The Aru and Raja Ampat islands sit on the Australia-New Guinea continental shelf. When sea levels were lower during the ice ages, these islands were joined to the Australia-New Guinea continent, which allowed terrestrial plants and animals to move between them.

The peninsular mountains above 1000 meters elevation, including the Arfak Mountains and Tamrau Mountains, constitute the separate and distinct Vogelkop montane rain forests ecoregion.

==Climate==
The ecoregion has a tropical rain forest climate.

==Flora==
The vegetation of the ecoregion is tropical wet evergreen forest, including lowland alluvial forests, hill forests, and limestone forests.

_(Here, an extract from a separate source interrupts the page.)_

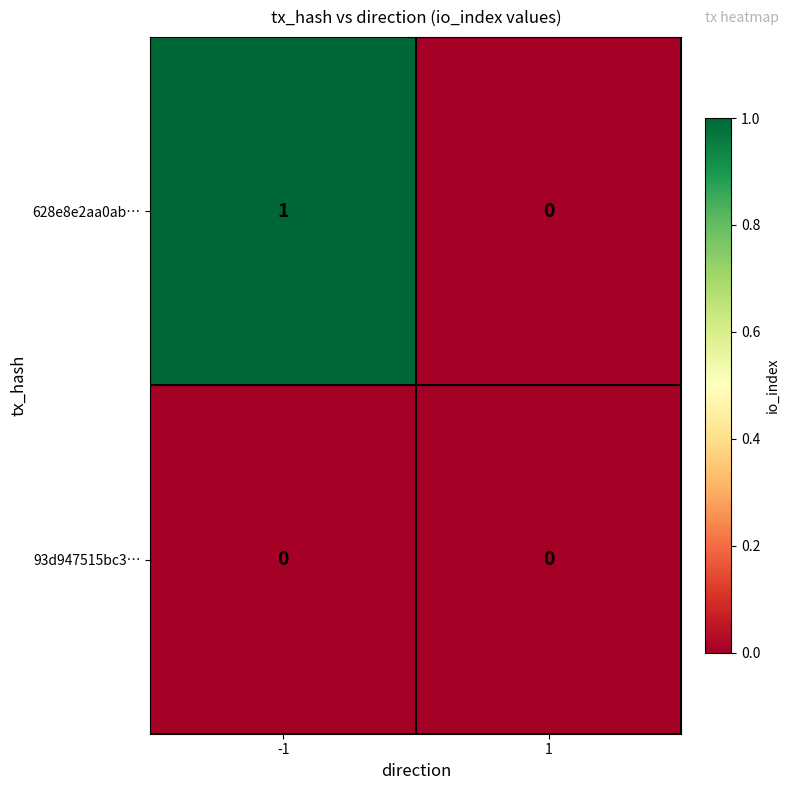

Reading left to right, what are all the values shown in this chart?

628e8e2aa0ab…: 1	0
93d947515bc3…: 0	0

Lowland alluvial forest has an irregular, multi-tiered canopy with many emergents. The understory has shrub layer, where palms are common, and an herb layer. Climbers, epiphytes, and ferns are abundant. Common canopy trees include Pometia pinnata, Octomeles sumatrana, Alstonia scholaris, and species of Ficus and Terminalia. Other tree genera include Pterocarpus, Artocarpus, Planchonella, Canarium, Elaeocarpus, Cryptocarya, Celtis, Dracontomelon, Dysoxylum, Syzygium, Vitex, Spondias, and Intsia.

Lowland hill forest has a lower, more closed and regular tree canopy than the alluvial forest. The shrub layer is more open with fewer palms, and there is a denser herbaceous layer. Dominant canopy trees include species of Pometia, Canarium, Anisoptera, Cryptocarya, Terminalia, Syzygium, Ficus, Celtis, Dysoxylum, and Buchanania. Species of Koompassia, Dillenia, Eucalyptopsis, Vatica, and Hopea are locally abundant. The conifer Araucaria cunninghamii var. papuana forms dense groves in scattered locations.

On Waigeo Island and the adjacent northwest coast of New Guinea, ultramafic rocks result in a serpentine flora, a belt of low shrubby vegetation composed of Alphitonia, Dillenia alata, Myrtella beccarii, and Styphelia abnormis.

==Fauna==
The ecoregion has 47 species of mammals, including marsupials, murid rodents, and bats. Native mammals include the Arfak long-beaked echidna (Zaglossus bruijni), dusky pademelon (Thylogale bruinji), New Guinea quoll (Dasyurus albopunctatus), red-bellied dasyure (Phascolosorex doriae), ursine tree-kangaroo (Dendrolagus ursinus), brown forest wallaby (Dorcopsis muelleri), Lorentz's mosaic-tailed rat (Melomys lorentzii), Shaw Mayer's brush mouse (Pogonomelomys mayeri) and lowland brush mouse (Pogonomelomys bruijni). the Arfak long-beaked echidna is critically endangered, and the dusky pademelon and ursine tree-kangaroo are considered vulnerable. There are no strictly endemic mammal species, but several species are threatened or have a limited range.

The ecoregion has 366 species of birds, of which nine are endemic. It encompasses the West Papuan lowlands and Aru Islands endemic bird areas. Endemic birds include Bruijn's brush-turkey (Aepypodius bruijnii), Kofiau paradise kingfisher, (Tanysiptera ellioti), black-backed monarch (Monarcha julianae), Wilson's bird-of-paradise, (Cicinnurus respublica), and red bird-of-paradise (Paradisaea rubra).

The largest bird in the ecoregion is the flightless southern cassowary (Casuarius casuarius).

== Protected areas ==
A 2017 assessment found that 7,557 km^{2}, or 10%, of the ecoregion is in protected areas. About 70% of the unprotected area is still forested. Protected areas include Pulau Baun Wildlife Reserve, Sorong Nature Recreation Park, Gunung Meja Nature Recreation Park, Pulau Sabuda dan Pulau Tataruga Wildlife Reserve, Pegunungan Wondiboy Nature Reserve, Teluk Cendrawasih Marine National Park, Pegunungan Arfak Nature Reserve, Pegunungan Kumawa Nature Reserve, Pegunungan Fakfak Nature Reserve, Pulau Misool Nature Reserve, and Pulau Salawati Utara Nature Reserve.